I don't usually comment on current events because they can be such a dividing force, but the act of terrorism against Americans, and specifically the LGBT community in Orlando hit my little community hard.
From the time I knew I was gay, I understood hate. I understood that people didn't accept people like me as "normal". I understood who was accepting and who were the ones who secretly snickered behind my back. I obviously knew the ones who hated me outright. That was easy. They made themselves known. I once endured a fellow student making what would be considered to be a hate speech in today's terms in front of the whole class. Today, this person may have been expelled. It was directed at me in a Creative Writing class. This young man went on about how being gay was unnatural, evil and most of all to him, disgusting. I disgusted him. Do you ever feel like you disgust people? I distanced myself from those people. I learned quickly who my friends were. I could have tried to teach acceptance, but it's time hadn't come.
I remember when I first saw the "teach tolerance" bumper stickers and thinking how other people would feel if I simply "tolerated" their existence. How does it feel to be tolerated? I remember moving to San Francisco after college and stepping into the first gay bar I have ever been in, The Cafe. There was an overwhelming feeling of "oh my god, look at all these people that are just like me". I couldn't shake the feeling of freedom and acceptance all night. I had never had that. So happy inside. So much love. An openness. An overwhelming feeling of acceptance. Not to just gay people, but to whomever walked in that door. All were welcome.
Times have changed and people are not only accepting the LGBT community, they will defend and fight for the rights of LGBT people, at least here in parts of America. There are less "controls" in place to keep us in our place. Allowing rights that others take for granted. Michael and I got married for example. Before we got married, we went though thousands of dollars of legal work that would help ensure that our assets would pass to one another when we passed on. Now our simple marriage certificate takes care of that. Seems odd now to have had to go through that. We did it because we had to. Did you have to do that?

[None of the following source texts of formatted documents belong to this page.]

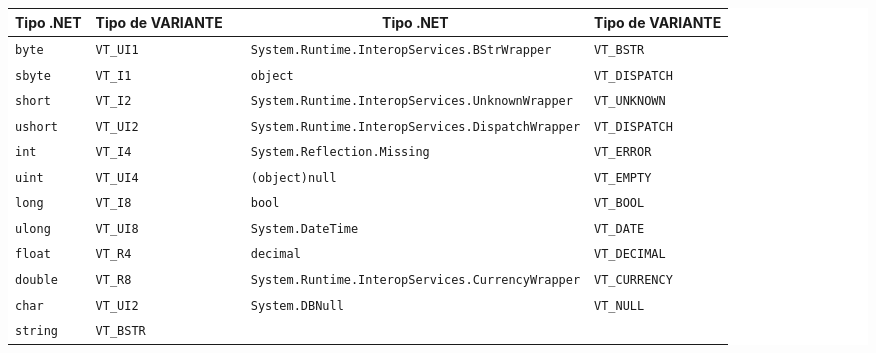 | Tipo .NET | Tipo de VARIANTE | | Tipo .NET | Tipo de VARIANTE |
|------------|--------------|-|----------|--------------|
|  `byte`  | `VT_UI1` |     | `System.Runtime.InteropServices.BStrWrapper` | `VT_BSTR` |
| `sbyte`  | `VT_I1`  |     | `object`  | `VT_DISPATCH` |
| `short`  | `VT_I2`  |     | `System.Runtime.InteropServices.UnknownWrapper` | `VT_UNKNOWN` |
| `ushort` | `VT_UI2` |     | `System.Runtime.InteropServices.DispatchWrapper` | `VT_DISPATCH` |
| `int`    | `VT_I4`  |     | `System.Reflection.Missing` | `VT_ERROR` |
| `uint`   | `VT_UI4` |     | `(object)null` | `VT_EMPTY` |
| `long`   | `VT_I8`  |     | `bool` | `VT_BOOL` |
| `ulong`  | `VT_UI8` |     | `System.DateTime` | `VT_DATE` |
| `float`  | `VT_R4`  |     | `decimal` | `VT_DECIMAL` |
| `double` | `VT_R8`  |     | `System.Runtime.InteropServices.CurrencyWrapper` | `VT_CURRENCY` |
| `char`   | `VT_UI2` |     | `System.DBNull` | `VT_NULL` |
| `string` | `VT_BSTR`|
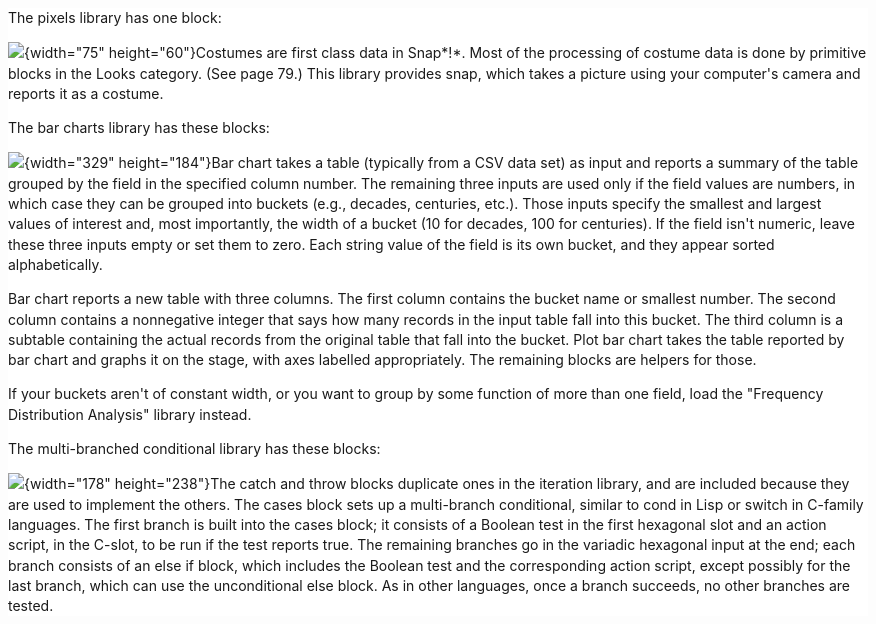 The pixels library has one block:

![](image395.png){width="75"
height="60"}Costumes are first class data in Snap*!*.
Most of the processing of costume data is done by primitive blocks in
the Looks category. (See page 79.) This library provides snap, which
takes a picture using your computer's camera and reports it as a
costume.

The bar charts library has these blocks:

![](image396.png){width="329"
height="184"}Bar chart takes a table (typically from a
CSV data set) as input and reports a summary of the table grouped by the
field in the specified column number. The remaining three inputs are
used only if the field values are numbers, in which case they can be
grouped into buckets (e.g., decades, centuries, etc.). Those inputs
specify the smallest and largest values of interest and, most
importantly, the width of a bucket (10 for decades, 100 for centuries).
If the field isn\'t numeric, leave these three inputs empty or set them
to zero. Each string value of the field is its own bucket, and they
appear sorted alphabetically.

Bar chart reports a new table with three columns. The first column
contains the bucket name or smallest number. The second column contains
a nonnegative integer that says how many records in the input table fall
into this bucket. The third column is a subtable containing the actual
records from the original table that fall into the bucket. Plot bar
chart takes the table reported by bar chart and graphs it on the stage,
with axes labelled appropriately. The remaining blocks are helpers for
those.

If your buckets aren\'t of constant width, or you want to group by some
function of more than one field, load the \"Frequency Distribution
Analysis\" library instead.

The multi-branched conditional library has these blocks:

![](image397.png){width="178"
height="238"}The catch and throw blocks duplicate ones
in the iteration library, and are included because they are used to
implement the others. The cases block sets up a multi-branch
conditional, similar to cond in Lisp or switch in C-family languages.
The first branch is built into the cases block; it consists of a Boolean
test in the first hexagonal slot and an action script, in the C-slot, to
be run if the test reports true. The remaining branches go in the
variadic hexagonal input at the end; each branch consists of an else if
block, which includes the Boolean test and the corresponding action
script, except possibly for the last branch, which can use the
unconditional else block. As in other languages, once a branch succeeds,
no other branches are tested.

### 
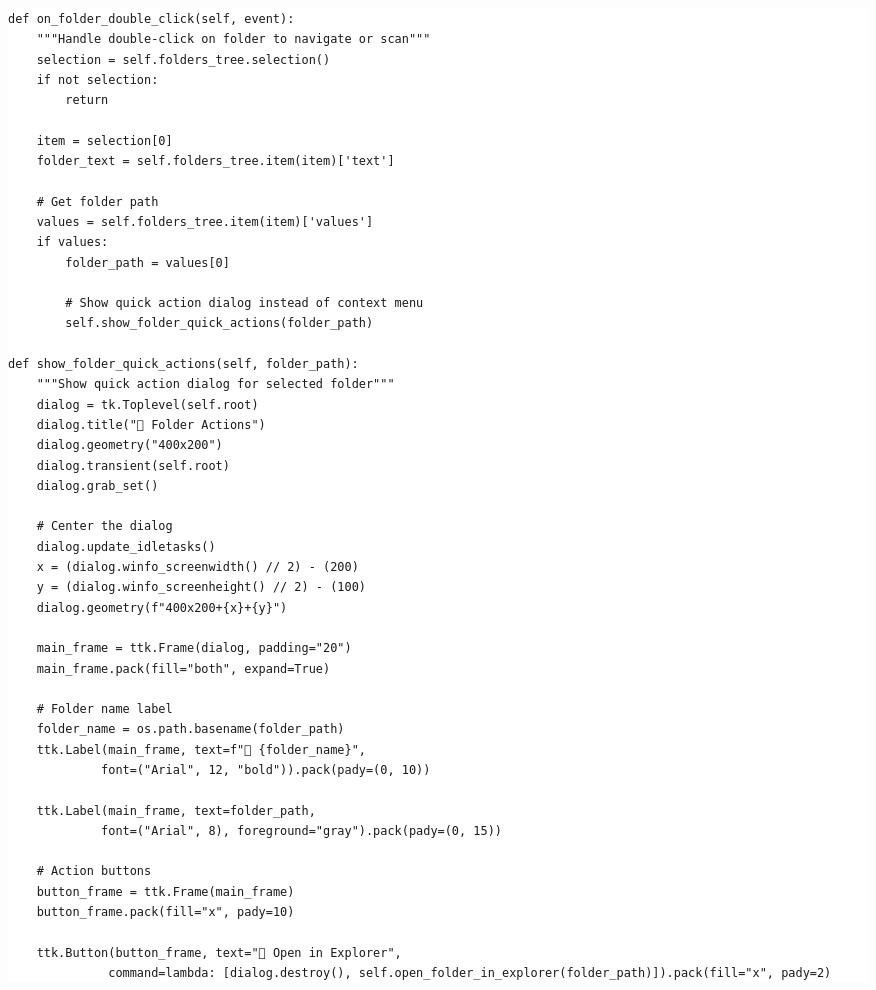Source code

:     def on_folder_double_click(self, event):
        """Handle double-click on folder to navigate or scan"""
        selection = self.folders_tree.selection()
        if not selection:
            return
        
        item = selection[0]
        folder_text = self.folders_tree.item(item)['text']
        
        # Get folder path
        values = self.folders_tree.item(item)['values']
        if values:
            folder_path = values[0]
            
            # Show quick action dialog instead of context menu
            self.show_folder_quick_actions(folder_path)
    
    def show_folder_quick_actions(self, folder_path):
        """Show quick action dialog for selected folder"""
        dialog = tk.Toplevel(self.root)
        dialog.title("📁 Folder Actions")
        dialog.geometry("400x200")
        dialog.transient(self.root)
        dialog.grab_set()
        
        # Center the dialog
        dialog.update_idletasks()
        x = (dialog.winfo_screenwidth() // 2) - (200)
        y = (dialog.winfo_screenheight() // 2) - (100)
        dialog.geometry(f"400x200+{x}+{y}")
        
        main_frame = ttk.Frame(dialog, padding="20")
        main_frame.pack(fill="both", expand=True)
        
        # Folder name label
        folder_name = os.path.basename(folder_path)
        ttk.Label(main_frame, text=f"📁 {folder_name}", 
                 font=("Arial", 12, "bold")).pack(pady=(0, 10))
        
        ttk.Label(main_frame, text=folder_path, 
                 font=("Arial", 8), foreground="gray").pack(pady=(0, 15))
        
        # Action buttons
        button_frame = ttk.Frame(main_frame)
        button_frame.pack(fill="x", pady=10)
        
        ttk.Button(button_frame, text="📂 Open in Explorer", 
                  command=lambda: [dialog.destroy(), self.open_folder_in_explorer(folder_path)]).pack(fill="x", pady=2)
        
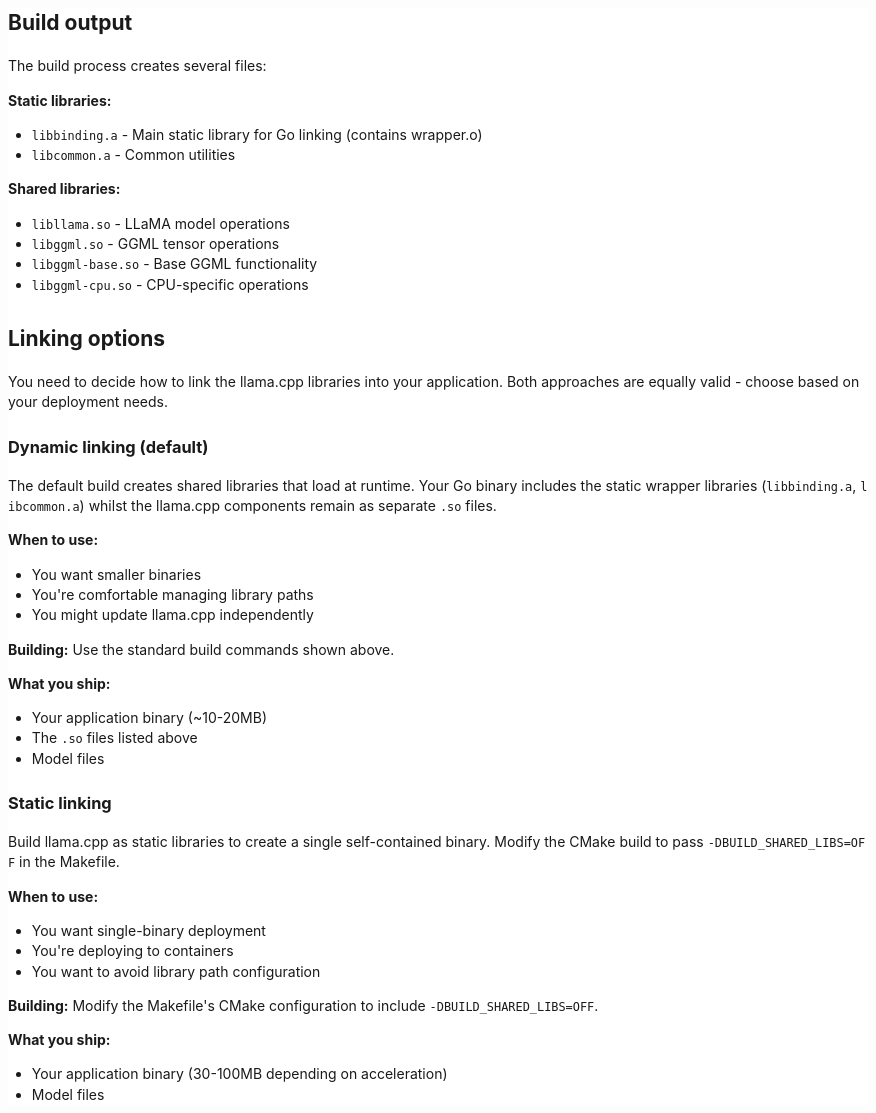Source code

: ## Build output

The build process creates several files:

**Static libraries:**

- `libbinding.a` - Main static library for Go linking (contains wrapper.o)
- `libcommon.a` - Common utilities

**Shared libraries:**

- `libllama.so` - LLaMA model operations
- `libggml.so` - GGML tensor operations
- `libggml-base.so` - Base GGML functionality
- `libggml-cpu.so` - CPU-specific operations

## Linking options

You need to decide how to link the llama.cpp libraries into your application. Both approaches are
equally valid - choose based on your deployment needs.

### Dynamic linking (default)

The default build creates shared libraries that load at runtime. Your Go binary includes the
static wrapper libraries (`libbinding.a`, `libcommon.a`) whilst the llama.cpp components remain
as separate `.so` files.

**When to use:**

- You want smaller binaries
- You're comfortable managing library paths
- You might update llama.cpp independently

**Building:** Use the standard build commands shown above.

**What you ship:**

- Your application binary (~10-20MB)
- The `.so` files listed above
- Model files

### Static linking

Build llama.cpp as static libraries to create a single self-contained binary. Modify the CMake
build to pass `-DBUILD_SHARED_LIBS=OFF` in the Makefile.

**When to use:**

- You want single-binary deployment
- You're deploying to containers
- You want to avoid library path configuration

**Building:** Modify the Makefile's CMake configuration to include `-DBUILD_SHARED_LIBS=OFF`.

**What you ship:**

- Your application binary (30-100MB depending on acceleration)
- Model files
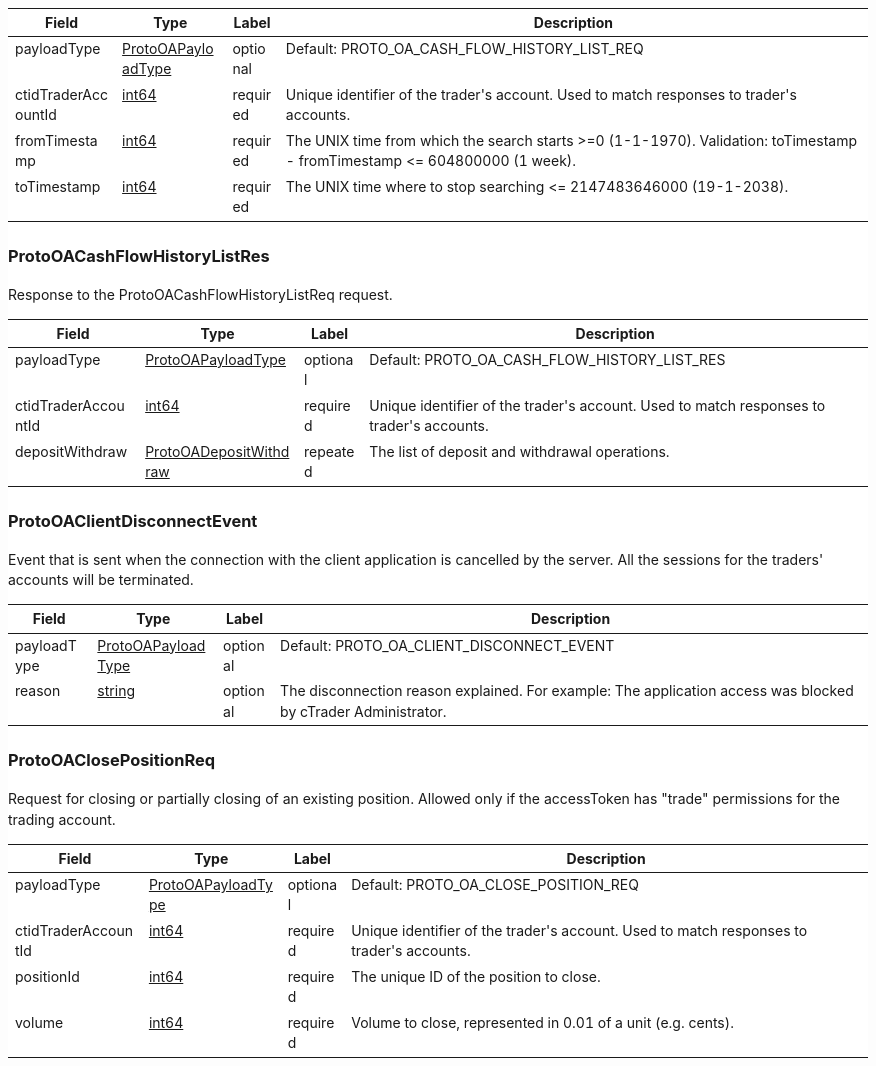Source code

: 
| Field | Type | Label | Description |
| ----- | ---- | ----- | ----------- |
| payloadType | [ProtoOAPayloadType](#ProtoOAPayloadType) | optional |  Default: PROTO_OA_CASH_FLOW_HISTORY_LIST_REQ |
| ctidTraderAccountId | [int64](#int64) | required | Unique identifier of the trader&#39;s account. Used to match responses to trader&#39;s accounts. |
| fromTimestamp | [int64](#int64) | required | The UNIX time from which the search starts &gt;=0 (1-1-1970). Validation: toTimestamp - fromTimestamp &lt;= 604800000 (1 week). |
| toTimestamp | [int64](#int64) | required | The UNIX time where to stop searching &lt;= 2147483646000 (19-1-2038). |






<a name=".ProtoOACashFlowHistoryListRes"></a>

### ProtoOACashFlowHistoryListRes
Response to the ProtoOACashFlowHistoryListReq request.


| Field | Type | Label | Description |
| ----- | ---- | ----- | ----------- |
| payloadType | [ProtoOAPayloadType](#ProtoOAPayloadType) | optional |  Default: PROTO_OA_CASH_FLOW_HISTORY_LIST_RES |
| ctidTraderAccountId | [int64](#int64) | required | Unique identifier of the trader&#39;s account. Used to match responses to trader&#39;s accounts. |
| depositWithdraw | [ProtoOADepositWithdraw](#ProtoOADepositWithdraw) | repeated | The list of deposit and withdrawal operations. |






<a name=".ProtoOAClientDisconnectEvent"></a>

### ProtoOAClientDisconnectEvent
Event that is sent when the connection with the client application is cancelled by the server. All the sessions for the traders&#39; accounts will be terminated.


| Field | Type | Label | Description |
| ----- | ---- | ----- | ----------- |
| payloadType | [ProtoOAPayloadType](#ProtoOAPayloadType) | optional |  Default: PROTO_OA_CLIENT_DISCONNECT_EVENT |
| reason | [string](#string) | optional | The disconnection reason explained. For example: The application access was blocked by cTrader Administrator. |






<a name=".ProtoOAClosePositionReq"></a>

### ProtoOAClosePositionReq
Request for closing or partially closing of an existing position. Allowed only if the accessToken has &#34;trade&#34; permissions for the trading account.


| Field | Type | Label | Description |
| ----- | ---- | ----- | ----------- |
| payloadType | [ProtoOAPayloadType](#ProtoOAPayloadType) | optional |  Default: PROTO_OA_CLOSE_POSITION_REQ |
| ctidTraderAccountId | [int64](#int64) | required | Unique identifier of the trader&#39;s account. Used to match responses to trader&#39;s accounts. |
| positionId | [int64](#int64) | required | The unique ID of the position to close. |
| volume | [int64](#int64) | required | Volume to close, represented in 0.01 of a unit (e.g. cents). |
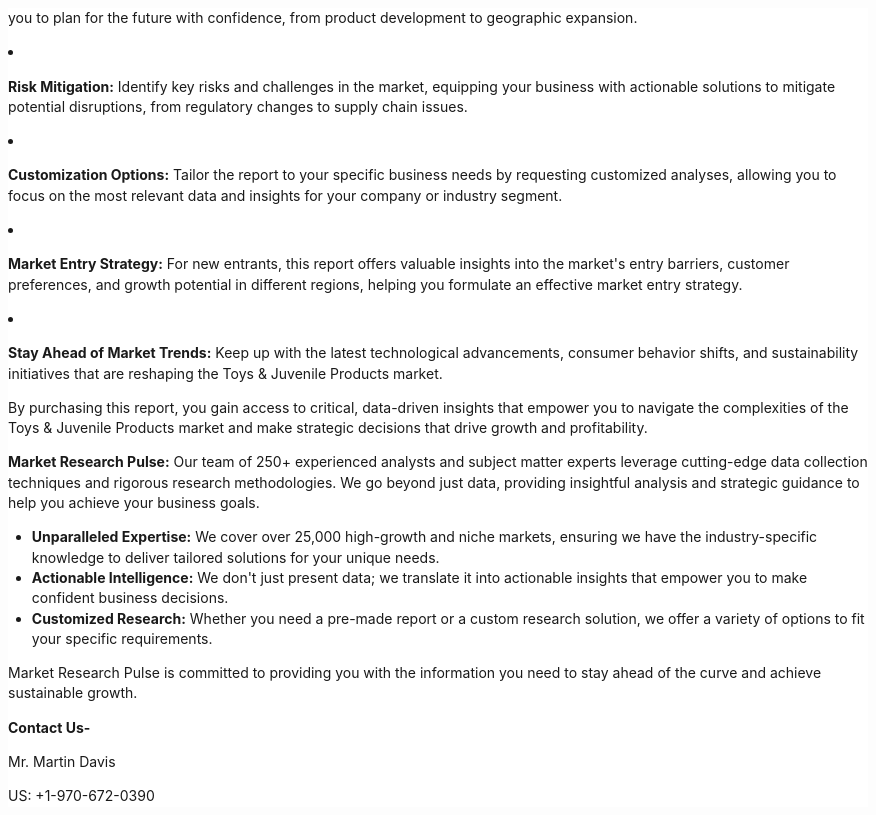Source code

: you to plan for the future with confidence, from product development to geographic expansion.</p></li><li><p><strong>Risk Mitigation:</strong> Identify key risks and challenges in the market, equipping your business with actionable solutions to mitigate potential disruptions, from regulatory changes to supply chain issues.</p></li><li><p><strong>Customization Options:</strong> Tailor the report to your specific business needs by requesting customized analyses, allowing you to focus on the most relevant data and insights for your company or industry segment.</p></li><li><p><strong>Market Entry Strategy:</strong> For new entrants, this report offers valuable insights into the market's entry barriers, customer preferences, and growth potential in different regions, helping you formulate an effective market entry strategy.</p></li><li><p><strong>Stay Ahead of Market Trends:</strong> Keep up with the latest technological advancements, consumer behavior shifts, and sustainability initiatives that are reshaping the Toys & Juvenile Products market.</p></li></ol><p>By purchasing this report, you gain access to critical, data-driven insights that empower you to navigate the complexities of the Toys & Juvenile Products market and make strategic decisions that drive growth and profitability.</p><p><strong>Market Research Pulse:</strong>&nbsp;Our team of 250+ experienced analysts and subject matter experts leverage cutting-edge data collection techniques and rigorous research methodologies. We go beyond just data, providing insightful analysis and strategic guidance to help you achieve your business goals.</p><ul><li><strong>Unparalleled Expertise:</strong>&nbsp;We cover over 25,000 high-growth and niche markets, ensuring we have the industry-specific knowledge to deliver tailored solutions for your unique needs.</li><li><strong>Actionable Intelligence:</strong>&nbsp;We don't just present data; we translate it into actionable insights that empower you to make confident business decisions.</li><li><strong>Customized Research:</strong>&nbsp;Whether you need a pre-made report or a custom research solution, we offer a variety of options to fit your specific requirements.</li></ul><p>Market Research Pulse is committed to providing you with the information you need to stay ahead of the curve and achieve sustainable growth.</p><p><strong>Contact Us-</strong></p><p>Mr. Martin Davis</p><p>US: +1-970-672-0390</p>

Portland is quite a liberal city, and when we head off into the wild with our two small dogs in our camper...we still have to ask ourselves if we "will be safe where we are heading"? The feeling has hindered a few roadside stops. Michael and I still feel like we could get heckled/beaten up when we travel. This fear may be irrational, but when you have states enacting thinly veiled anti-gay laws...you gotta ask...am I safe? Do you have to ask if you're safe where you go on a daily basis?
Every day, some person reminds me that there is still hate. There's hate of the LGBT community. Of America. Of Blacks and Latinos. There is hate. It will never go away. There will be hate until I leave this world.
As a fellow human, let's try to keep the hate down to a minimum, and learn to first tolerate and then, accept. Anyone. Everyone.